Il reste possible, bien évidemment, de mettre en avant le statut de symbole, très convenable à cet Accord, d’une entente des puissances coloniales désireuses de partager le Proche Orient ottoman et d’y répartir entre elles les zones d’influence. C’est là une raison fort légitime pour maintenir vive le souvenir de l’Accord… mais sans perdre de vue le fait, qu’à l’origine, il procédait d’une entente tripartite où la Russie était un partenaire de poids… jusqu’à la Révolution pendant laquelle les soldats ‘votèrent par leurs pieds’, selon l’expression de Lénine, en faveur d’un retrait russe de la Grande Guerre. Or ces trois puissances (la grande Bretagne, la France, et la Russie) étaient précisément celles qui, depuis des dizaines d’années déjà, veillaient près du lit de ‘l’Homme malade’ ottoman dans l’attente de le voir rendre son dernier souffle. Elles furent rejointes dans cette longue veillée par l’Allemagne et l’Italie, surtout, dès que l’unité nationale de l’une et de l’autre fut réalisée… mais aussi par l’Empire Austro-hongrois aussitôt qu’il fut fondé.
Les Britanniques s’étaient efforcés pendant une bonne partie du XIXe siècle de maintenir en vie ‘l’Homme malade’ et de le protéger : de crainte que sa mise à mort ne déclenche une immense guerre européenne de succession. Au cours des deux décennies qui ont précédé la Grande Guerre, les Allemands se ménagèrent une place privilégiée dans la concurrence internationale pour gagner les faveurs d’Istanbul. Ils s’y assurèrent une influence multiforme qui a préludé à l’entrée de l’Empire ottoman, maintenant dirigé par le Comité Union et Progrès, dans le conflit mondial aux côtés des Empires centraux.

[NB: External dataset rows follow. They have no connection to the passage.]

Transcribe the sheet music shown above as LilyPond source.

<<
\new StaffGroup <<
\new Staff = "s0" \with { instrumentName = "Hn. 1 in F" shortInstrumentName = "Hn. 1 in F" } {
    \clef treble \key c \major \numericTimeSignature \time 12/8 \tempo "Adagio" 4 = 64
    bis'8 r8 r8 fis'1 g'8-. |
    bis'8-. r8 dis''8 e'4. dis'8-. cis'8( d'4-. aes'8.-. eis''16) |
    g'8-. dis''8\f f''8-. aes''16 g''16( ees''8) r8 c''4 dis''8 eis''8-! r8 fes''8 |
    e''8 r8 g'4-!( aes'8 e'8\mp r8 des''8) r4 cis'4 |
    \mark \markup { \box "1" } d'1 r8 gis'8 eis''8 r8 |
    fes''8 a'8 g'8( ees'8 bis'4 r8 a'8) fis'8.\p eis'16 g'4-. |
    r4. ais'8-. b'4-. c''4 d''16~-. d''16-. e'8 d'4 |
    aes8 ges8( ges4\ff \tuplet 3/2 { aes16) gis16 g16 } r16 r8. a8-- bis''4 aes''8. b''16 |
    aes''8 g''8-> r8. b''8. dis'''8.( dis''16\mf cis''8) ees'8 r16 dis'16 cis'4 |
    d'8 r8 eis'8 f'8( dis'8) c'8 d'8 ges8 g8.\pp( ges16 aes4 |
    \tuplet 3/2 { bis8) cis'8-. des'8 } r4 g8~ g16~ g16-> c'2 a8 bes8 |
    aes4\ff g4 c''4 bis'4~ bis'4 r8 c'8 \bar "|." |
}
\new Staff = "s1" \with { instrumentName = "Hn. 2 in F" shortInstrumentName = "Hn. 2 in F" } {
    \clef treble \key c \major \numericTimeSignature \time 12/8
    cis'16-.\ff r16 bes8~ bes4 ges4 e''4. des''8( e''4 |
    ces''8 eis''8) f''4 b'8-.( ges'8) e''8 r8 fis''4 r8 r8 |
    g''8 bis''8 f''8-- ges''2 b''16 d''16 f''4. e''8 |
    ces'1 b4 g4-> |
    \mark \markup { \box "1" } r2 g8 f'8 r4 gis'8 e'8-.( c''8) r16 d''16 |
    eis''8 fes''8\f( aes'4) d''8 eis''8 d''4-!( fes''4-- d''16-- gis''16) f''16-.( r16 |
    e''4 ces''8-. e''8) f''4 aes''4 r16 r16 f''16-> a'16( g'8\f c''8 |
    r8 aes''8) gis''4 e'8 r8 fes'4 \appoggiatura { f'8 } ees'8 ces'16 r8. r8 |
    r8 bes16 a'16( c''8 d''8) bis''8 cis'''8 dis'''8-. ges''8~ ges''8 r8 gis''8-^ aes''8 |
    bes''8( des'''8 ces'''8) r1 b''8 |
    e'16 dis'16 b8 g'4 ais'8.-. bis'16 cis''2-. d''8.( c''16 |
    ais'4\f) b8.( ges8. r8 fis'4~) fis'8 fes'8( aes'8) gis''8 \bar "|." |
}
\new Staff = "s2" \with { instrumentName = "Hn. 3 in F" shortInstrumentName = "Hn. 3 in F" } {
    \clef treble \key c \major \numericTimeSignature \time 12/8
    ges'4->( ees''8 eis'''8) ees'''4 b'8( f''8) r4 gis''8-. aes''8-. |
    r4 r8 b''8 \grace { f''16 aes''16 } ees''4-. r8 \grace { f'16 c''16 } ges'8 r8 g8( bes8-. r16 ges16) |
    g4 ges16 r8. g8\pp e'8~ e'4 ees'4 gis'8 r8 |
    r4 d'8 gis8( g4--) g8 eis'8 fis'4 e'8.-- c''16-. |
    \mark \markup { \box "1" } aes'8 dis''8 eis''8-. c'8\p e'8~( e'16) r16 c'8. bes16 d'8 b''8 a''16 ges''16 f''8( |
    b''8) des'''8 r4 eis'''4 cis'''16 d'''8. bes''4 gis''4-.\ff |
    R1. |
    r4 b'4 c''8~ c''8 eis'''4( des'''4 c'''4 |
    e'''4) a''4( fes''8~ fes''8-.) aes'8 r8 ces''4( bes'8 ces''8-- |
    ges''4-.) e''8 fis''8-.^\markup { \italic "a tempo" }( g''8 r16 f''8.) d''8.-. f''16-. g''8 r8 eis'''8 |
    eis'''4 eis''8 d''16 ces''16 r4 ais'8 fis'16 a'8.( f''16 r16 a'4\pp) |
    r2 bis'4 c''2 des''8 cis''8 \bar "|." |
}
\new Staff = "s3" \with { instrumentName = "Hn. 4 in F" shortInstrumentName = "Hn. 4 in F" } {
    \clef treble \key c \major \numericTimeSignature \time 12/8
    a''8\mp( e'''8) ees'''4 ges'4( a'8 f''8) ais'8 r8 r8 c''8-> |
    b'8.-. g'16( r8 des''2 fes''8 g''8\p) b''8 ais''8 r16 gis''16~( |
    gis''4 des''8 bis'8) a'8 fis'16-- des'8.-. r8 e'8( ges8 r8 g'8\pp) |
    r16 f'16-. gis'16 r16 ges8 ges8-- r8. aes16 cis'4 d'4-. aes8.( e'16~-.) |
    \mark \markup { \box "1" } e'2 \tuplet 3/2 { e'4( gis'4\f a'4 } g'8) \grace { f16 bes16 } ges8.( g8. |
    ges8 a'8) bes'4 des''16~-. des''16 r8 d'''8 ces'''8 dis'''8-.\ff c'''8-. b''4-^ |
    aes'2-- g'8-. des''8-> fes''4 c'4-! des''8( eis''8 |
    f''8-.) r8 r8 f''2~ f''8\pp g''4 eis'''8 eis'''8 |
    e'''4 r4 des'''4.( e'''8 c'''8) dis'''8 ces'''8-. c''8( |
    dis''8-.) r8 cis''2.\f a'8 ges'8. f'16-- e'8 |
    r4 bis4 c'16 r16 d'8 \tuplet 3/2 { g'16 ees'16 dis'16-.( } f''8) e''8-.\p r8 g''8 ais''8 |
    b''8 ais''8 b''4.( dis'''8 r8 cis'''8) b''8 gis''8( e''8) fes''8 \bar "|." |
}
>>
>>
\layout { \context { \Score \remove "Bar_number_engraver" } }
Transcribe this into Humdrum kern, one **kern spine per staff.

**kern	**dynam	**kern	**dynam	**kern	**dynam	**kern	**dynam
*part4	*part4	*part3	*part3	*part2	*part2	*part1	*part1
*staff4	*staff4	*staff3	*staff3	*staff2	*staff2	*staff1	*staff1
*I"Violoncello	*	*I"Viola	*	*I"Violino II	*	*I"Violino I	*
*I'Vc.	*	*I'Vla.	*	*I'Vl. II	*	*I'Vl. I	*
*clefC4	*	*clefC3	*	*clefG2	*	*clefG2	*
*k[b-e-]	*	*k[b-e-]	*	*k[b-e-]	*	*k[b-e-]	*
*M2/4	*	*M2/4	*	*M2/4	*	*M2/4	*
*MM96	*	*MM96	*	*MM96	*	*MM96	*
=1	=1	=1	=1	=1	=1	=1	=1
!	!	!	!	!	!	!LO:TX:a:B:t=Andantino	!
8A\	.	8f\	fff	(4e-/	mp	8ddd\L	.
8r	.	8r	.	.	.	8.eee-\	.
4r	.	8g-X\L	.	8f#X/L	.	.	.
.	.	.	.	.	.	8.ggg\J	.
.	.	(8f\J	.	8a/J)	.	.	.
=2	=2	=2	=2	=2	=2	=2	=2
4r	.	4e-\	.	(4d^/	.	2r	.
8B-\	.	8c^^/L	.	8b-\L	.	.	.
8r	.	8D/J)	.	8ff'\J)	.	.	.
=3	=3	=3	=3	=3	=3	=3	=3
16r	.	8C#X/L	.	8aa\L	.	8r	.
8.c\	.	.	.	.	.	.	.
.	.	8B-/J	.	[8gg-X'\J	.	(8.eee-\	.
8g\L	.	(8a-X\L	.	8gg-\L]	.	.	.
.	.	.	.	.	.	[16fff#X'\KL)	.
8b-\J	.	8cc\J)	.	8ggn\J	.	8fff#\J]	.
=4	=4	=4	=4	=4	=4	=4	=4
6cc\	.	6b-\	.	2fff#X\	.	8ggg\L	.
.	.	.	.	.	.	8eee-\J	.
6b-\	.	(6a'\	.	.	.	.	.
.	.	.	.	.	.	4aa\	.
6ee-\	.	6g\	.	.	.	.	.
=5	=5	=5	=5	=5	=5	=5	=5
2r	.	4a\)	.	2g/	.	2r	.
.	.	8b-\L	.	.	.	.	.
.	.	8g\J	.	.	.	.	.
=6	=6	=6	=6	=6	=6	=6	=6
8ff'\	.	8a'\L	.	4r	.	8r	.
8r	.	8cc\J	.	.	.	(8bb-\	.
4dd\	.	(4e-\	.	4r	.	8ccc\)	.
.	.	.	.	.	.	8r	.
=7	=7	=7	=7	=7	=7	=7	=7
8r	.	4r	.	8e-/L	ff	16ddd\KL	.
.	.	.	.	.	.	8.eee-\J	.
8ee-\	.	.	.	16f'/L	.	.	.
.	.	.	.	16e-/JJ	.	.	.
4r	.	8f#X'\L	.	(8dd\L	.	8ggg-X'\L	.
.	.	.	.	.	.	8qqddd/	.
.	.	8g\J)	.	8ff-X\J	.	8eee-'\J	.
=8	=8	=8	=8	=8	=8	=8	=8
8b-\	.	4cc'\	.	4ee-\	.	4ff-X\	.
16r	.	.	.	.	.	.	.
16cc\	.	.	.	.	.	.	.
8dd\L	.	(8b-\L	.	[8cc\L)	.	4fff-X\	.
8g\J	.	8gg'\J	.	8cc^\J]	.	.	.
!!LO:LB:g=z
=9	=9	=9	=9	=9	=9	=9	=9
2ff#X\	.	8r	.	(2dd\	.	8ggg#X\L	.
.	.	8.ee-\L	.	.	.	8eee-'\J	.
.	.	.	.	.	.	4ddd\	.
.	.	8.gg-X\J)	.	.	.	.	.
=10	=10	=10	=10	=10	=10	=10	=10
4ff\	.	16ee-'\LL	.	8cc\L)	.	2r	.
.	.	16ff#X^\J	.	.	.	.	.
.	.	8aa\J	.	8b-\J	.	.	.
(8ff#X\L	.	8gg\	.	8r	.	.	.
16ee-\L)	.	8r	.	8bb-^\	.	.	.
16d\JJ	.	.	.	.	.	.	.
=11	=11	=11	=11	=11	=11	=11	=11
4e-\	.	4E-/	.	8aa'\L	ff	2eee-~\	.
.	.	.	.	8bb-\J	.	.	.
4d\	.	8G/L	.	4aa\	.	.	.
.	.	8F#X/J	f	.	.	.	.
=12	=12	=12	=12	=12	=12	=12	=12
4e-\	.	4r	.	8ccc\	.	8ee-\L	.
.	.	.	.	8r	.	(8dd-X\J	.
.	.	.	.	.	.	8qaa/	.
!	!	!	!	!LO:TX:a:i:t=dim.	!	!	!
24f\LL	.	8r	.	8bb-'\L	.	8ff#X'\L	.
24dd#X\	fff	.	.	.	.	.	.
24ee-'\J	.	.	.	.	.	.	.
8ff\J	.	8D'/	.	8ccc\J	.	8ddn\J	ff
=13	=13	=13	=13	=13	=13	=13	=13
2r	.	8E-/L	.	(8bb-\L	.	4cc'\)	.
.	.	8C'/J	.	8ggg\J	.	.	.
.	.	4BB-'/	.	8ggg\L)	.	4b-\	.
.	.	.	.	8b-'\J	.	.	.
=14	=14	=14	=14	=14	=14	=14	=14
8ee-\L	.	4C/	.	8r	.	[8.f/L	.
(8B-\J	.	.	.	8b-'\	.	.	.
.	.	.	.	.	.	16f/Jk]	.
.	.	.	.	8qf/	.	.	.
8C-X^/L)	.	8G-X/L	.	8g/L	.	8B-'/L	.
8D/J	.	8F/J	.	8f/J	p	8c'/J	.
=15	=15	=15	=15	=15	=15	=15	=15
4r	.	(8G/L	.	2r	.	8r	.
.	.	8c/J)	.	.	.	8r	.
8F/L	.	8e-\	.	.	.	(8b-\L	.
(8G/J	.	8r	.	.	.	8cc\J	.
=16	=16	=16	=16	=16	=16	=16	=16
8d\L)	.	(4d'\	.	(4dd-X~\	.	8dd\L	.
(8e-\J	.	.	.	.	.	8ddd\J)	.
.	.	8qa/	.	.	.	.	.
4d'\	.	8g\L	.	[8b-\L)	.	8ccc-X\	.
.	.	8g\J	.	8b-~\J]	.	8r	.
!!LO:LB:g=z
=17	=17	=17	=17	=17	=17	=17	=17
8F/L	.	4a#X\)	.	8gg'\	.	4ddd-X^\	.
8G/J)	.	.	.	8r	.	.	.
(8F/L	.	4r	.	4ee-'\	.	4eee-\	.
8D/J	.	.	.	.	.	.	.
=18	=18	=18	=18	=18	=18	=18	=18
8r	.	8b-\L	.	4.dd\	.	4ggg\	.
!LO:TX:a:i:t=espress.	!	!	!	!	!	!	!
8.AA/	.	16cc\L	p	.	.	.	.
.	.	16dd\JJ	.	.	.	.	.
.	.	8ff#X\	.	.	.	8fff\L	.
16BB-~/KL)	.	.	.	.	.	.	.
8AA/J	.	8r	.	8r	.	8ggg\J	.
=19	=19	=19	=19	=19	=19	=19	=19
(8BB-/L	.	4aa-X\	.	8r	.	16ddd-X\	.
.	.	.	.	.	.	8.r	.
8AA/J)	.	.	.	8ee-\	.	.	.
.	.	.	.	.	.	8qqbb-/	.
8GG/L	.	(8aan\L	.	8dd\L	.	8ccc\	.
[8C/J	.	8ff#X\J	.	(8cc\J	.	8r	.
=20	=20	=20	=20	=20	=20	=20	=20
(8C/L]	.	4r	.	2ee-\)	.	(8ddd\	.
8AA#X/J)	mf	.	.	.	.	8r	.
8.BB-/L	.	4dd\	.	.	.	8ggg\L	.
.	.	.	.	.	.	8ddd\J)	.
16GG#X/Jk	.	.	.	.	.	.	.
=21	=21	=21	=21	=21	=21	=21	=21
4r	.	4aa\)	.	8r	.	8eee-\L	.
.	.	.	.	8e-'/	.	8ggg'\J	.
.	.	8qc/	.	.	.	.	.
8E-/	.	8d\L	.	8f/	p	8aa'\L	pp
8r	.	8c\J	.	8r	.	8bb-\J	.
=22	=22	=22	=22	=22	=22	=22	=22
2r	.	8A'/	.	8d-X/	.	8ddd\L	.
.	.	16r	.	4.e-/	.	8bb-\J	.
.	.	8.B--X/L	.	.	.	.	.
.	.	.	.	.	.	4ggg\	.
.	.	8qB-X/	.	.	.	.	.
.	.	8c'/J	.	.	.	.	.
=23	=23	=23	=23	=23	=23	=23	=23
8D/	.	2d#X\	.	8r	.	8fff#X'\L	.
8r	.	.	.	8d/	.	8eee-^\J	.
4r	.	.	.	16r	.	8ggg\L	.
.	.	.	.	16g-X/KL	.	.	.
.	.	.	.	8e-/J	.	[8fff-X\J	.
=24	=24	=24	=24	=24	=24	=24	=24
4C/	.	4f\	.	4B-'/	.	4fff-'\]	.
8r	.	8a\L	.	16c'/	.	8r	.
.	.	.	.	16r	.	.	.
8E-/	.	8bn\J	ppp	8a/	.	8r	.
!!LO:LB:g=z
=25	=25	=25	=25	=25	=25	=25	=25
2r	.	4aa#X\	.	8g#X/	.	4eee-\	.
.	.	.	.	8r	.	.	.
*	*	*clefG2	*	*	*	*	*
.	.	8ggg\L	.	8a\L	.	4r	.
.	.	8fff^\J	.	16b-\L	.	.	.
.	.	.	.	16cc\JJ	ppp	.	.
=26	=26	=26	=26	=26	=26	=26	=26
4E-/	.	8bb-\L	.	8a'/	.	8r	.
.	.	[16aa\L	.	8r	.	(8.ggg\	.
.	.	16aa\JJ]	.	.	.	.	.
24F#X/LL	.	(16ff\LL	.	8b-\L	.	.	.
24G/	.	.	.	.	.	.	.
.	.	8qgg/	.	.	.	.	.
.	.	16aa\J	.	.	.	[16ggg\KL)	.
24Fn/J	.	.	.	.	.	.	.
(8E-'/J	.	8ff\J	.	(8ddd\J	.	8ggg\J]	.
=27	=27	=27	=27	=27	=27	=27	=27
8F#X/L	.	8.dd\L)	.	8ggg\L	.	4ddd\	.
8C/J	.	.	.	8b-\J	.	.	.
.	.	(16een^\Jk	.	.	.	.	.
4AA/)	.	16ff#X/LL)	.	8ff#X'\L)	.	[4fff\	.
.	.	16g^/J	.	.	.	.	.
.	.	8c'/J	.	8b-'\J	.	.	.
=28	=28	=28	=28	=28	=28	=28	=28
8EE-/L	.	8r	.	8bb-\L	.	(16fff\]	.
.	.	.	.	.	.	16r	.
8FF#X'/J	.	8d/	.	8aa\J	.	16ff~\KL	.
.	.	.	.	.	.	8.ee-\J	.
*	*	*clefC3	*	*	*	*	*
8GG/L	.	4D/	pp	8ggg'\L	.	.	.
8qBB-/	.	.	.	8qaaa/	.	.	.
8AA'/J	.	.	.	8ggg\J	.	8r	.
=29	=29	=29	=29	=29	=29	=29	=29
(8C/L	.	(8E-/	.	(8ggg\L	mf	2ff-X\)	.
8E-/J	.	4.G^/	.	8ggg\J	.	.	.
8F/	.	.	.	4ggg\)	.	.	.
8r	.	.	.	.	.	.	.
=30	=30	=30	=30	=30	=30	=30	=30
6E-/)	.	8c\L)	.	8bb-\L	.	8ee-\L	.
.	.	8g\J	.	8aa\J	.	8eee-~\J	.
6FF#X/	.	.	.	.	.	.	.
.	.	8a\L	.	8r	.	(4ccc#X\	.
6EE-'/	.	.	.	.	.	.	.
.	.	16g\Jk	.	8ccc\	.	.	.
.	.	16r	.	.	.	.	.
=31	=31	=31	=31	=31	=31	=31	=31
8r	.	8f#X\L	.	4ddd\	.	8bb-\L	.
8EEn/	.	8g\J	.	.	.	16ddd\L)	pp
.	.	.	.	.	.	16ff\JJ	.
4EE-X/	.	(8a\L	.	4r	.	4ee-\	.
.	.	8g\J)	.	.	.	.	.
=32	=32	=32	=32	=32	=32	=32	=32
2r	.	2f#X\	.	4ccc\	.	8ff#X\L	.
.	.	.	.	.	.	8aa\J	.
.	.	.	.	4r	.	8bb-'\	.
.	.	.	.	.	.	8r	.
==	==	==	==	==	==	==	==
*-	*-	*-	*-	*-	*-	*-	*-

Il est bien clair dorénavant que Sykes-Picot n’a été qu’une étape vite dépassée dans le processus de partage des possessions ottomanes et surtout de la partie arabe de ce gros butin. La pure inspiration coloniale de l’Accord, d’une part, et son caractère secret, d’autre part, suffisent pour le rattacher bien solidement à ce que nous appelons communément ‘le complot impérialiste’. Toutefois, le cours des événements a eu raison, bien rapidement, de ses stipulations et de la carte qui les illustrait. D’autres formules ont remplacé celles qu’il avait recommandées. Toutes choses qui réduisent considérablement son importance en tant que plan géopolitique destiné à être appliqué. Quoi qu’il en soit, si le rappel de son souvenir en tant que symbole d’un esprit condamnable se justifie pleinement, l’évocation d’’États Sykes-Picot’ et de ‘frontières Sykes-Picot’ en tant que réalités toujours en place aujourd’hui tient plus du délire passionnel que de l’histoire.
[1] Intervention destinée à la conférence ‘Medi’, Livourne, 17 et 18 mars 2017.